Ministers have been accused of “aggravating” the suffering of Windrush citizens after admitting only one person has been helped by a hardship scheme set up for those affected.
In the government’s latest Windrush update, Sajid Javid said that of 16 people who had requested support under the special hardship fund, created in December, five had been declined, 10 were still under consideration and just one had been approved.
Lawyers warned that as a result of delays and difficulty receiving pay-outs, people who had been identified as having been wrongly targeted by immigration controls had fallen into destitution.
Yvette Cooper, chair of the Home Affairs Select Committee, said the fact that the fund had only helped one person was “shocking” and urged the home secretary to urgently review the operation of the scheme so that people are not “further let down”.
In one case, a woman who was brought back to the UK after being wrongly removed from the UK was told by the Home Office that she should go to a charity shop to get a fridge and a cooker.
Jocelyne John, who had lived in the UK for 53 years before being removed to the Caribbean, had to wait for more than six weeks to receive assistance, according to her solicitor.
In another case, Vernon Vanriels, who was brought back to Britain in September, has been left waiting to receive help two months after requesting assistance to buy winter clothing and equipment to return to boxing coaching.
His solicitor, Jacqueline McKenzie of McKenzie Beute and Pope, said that despite a “very modest” sum being approved by the scheme for Mr Vanriels, he had received nothing except a letter stating that he needed medical evidence to show that he was fit to do boxing coaching.
The hardship scheme was set up in December, six months after the committee recommended its creation. Meanwhile, a separate compensation scheme that has been promised by the Home Office is still not in place.
Ms McKenzie said: “I’m concerned that we’re told one thing is happening but the practice appears to be very different.

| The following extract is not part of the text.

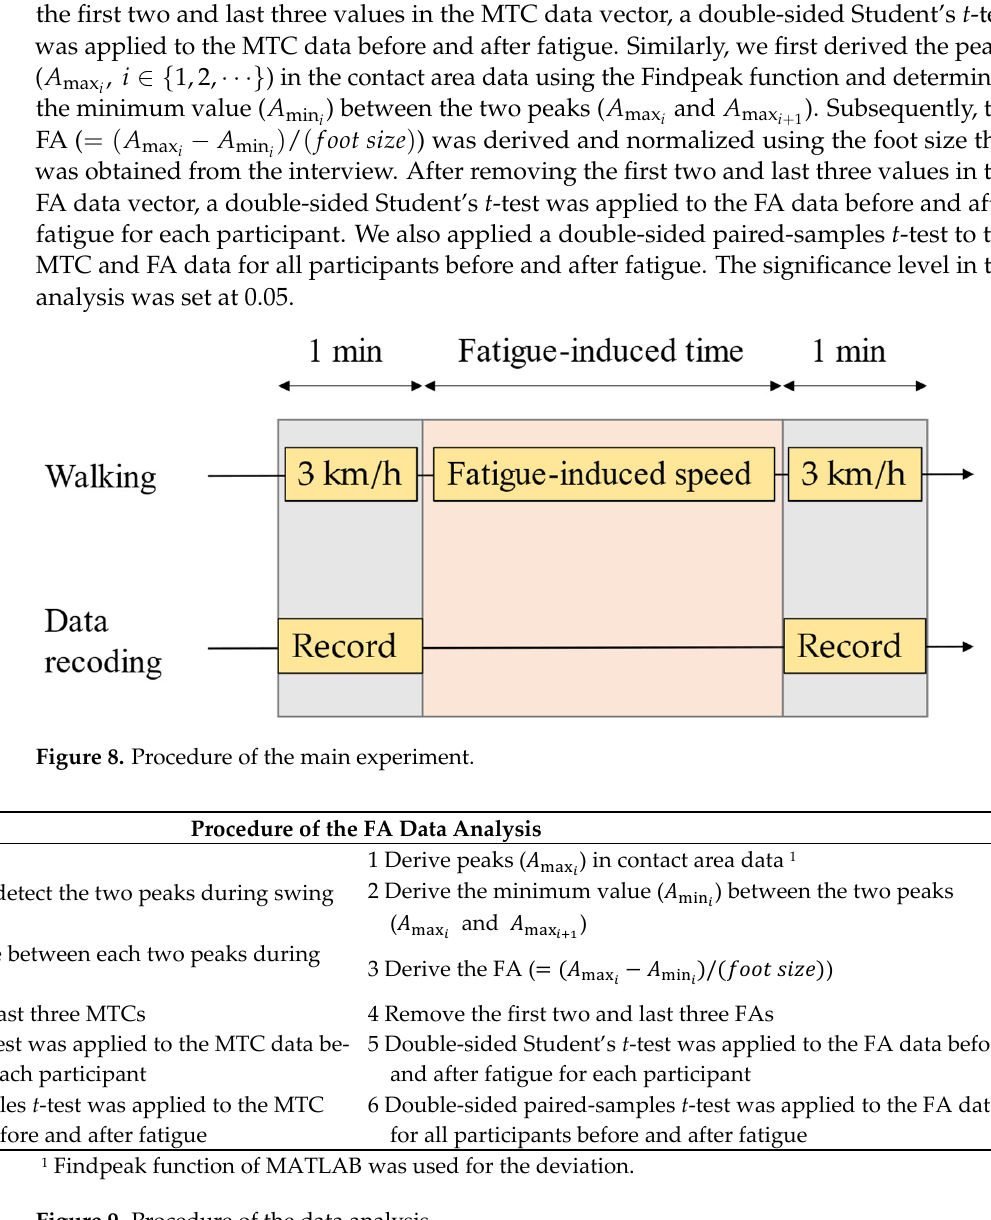
Figure 9. Procedure of the data analysis.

These delays are aggravating features of people’s pain and suffering, and are really inexplicable.”
Ms Cooper claimed the statistics from the home secretary “simply didn’t match” the hardship the committee has observed among Windrush citizens who have been wrongly targeted by immigration enforcement.
“While the compensation scheme is still not up and running, the Home Office should be making every effort to support Windrush citizens, alerting people to support that’s available and proactively offering it,” she added.

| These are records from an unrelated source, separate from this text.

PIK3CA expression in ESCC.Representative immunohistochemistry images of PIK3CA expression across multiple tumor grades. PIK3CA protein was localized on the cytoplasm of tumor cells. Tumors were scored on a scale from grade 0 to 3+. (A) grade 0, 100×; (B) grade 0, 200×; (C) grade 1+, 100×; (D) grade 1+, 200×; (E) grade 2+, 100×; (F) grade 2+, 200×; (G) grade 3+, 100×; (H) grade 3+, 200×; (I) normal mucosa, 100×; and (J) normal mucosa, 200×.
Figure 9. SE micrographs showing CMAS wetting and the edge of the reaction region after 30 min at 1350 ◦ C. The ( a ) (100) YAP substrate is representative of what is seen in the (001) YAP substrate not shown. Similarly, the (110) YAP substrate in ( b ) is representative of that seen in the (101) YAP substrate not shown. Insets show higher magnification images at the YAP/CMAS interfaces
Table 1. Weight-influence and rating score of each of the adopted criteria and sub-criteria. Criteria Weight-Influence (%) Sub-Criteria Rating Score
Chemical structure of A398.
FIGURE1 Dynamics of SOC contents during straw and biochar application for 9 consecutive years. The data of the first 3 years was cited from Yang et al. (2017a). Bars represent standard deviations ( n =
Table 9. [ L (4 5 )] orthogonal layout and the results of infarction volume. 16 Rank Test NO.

In the update, Mr Javid also revealed that of the 83 individuals found to have been wrongly removed from the UK, 10 have since died. The Home Office has made contact with 52, while they have been unable to contact a further 21.
More than one in five Windrush scheme decisions have failed to be made within the Home Office’s two-week target, the update showed. The Independent revealed last year that delays in the process had prevented people attending family funerals and heightened their anxiety.

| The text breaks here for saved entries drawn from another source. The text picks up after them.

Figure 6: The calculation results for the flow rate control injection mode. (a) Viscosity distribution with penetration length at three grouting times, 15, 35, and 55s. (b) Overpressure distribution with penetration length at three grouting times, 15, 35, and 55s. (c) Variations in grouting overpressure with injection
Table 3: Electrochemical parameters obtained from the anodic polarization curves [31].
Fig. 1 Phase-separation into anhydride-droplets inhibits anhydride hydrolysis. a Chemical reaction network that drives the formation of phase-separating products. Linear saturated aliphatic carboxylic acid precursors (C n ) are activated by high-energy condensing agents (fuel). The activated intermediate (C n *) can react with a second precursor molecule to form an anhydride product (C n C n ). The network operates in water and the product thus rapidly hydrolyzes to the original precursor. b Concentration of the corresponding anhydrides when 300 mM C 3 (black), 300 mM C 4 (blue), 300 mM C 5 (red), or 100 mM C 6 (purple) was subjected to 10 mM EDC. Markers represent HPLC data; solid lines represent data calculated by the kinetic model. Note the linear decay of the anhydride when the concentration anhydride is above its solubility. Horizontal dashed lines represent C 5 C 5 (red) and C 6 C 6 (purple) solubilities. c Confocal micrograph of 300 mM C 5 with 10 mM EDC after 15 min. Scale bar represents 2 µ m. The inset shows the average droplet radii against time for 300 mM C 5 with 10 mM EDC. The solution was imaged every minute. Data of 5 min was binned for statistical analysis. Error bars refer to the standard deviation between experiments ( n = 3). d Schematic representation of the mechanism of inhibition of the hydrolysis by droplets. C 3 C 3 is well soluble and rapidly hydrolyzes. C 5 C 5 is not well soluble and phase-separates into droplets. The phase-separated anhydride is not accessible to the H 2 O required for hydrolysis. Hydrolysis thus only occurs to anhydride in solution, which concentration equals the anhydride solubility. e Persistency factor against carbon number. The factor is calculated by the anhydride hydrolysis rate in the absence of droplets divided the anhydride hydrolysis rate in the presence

Overall, a total of 2,453 people have been given documentation confirming status. The majority were from the Caribbean islands, with the second most common nationality from India (107) and the third Nigeria (60).
Mr Javid said the Vulnerable Persons Team, a separate scheme designed to provide help and advice where vulnerability issues are identified, has provided support to 614 individuals, with 52 cases ongoing, and continues to receive 10 to 20 new referrals each week.
The home secretary told the committee: “I continue to believe it is important that we take a cross party-approach which recognises the most important thing we can do is ensure the wrongs which some members of the Windrush generation have faced are put right.
“I can reassure members that my department remains entirely focused on righting the wrongs experienced by the Windrush generation.”